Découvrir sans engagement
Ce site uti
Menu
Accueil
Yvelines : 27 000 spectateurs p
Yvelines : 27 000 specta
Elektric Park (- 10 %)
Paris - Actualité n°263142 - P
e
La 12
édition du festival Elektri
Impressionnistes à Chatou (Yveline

____________________

* [YOUR TASK]:
The expected response is the full data, reproduced exactly.

* [EXERCISE OUTPUT]:
Découvrir sans engagement
Ce site uti
Menu
Accueil
Yvelines : 27 000 spectateurs p
Yvelines : 27 000 specta
Elektric Park (- 10 %)
Paris - Actualité n°263142 - P
e
La 12
édition du festival Elektri
Impressionnistes à Chatou (Yveline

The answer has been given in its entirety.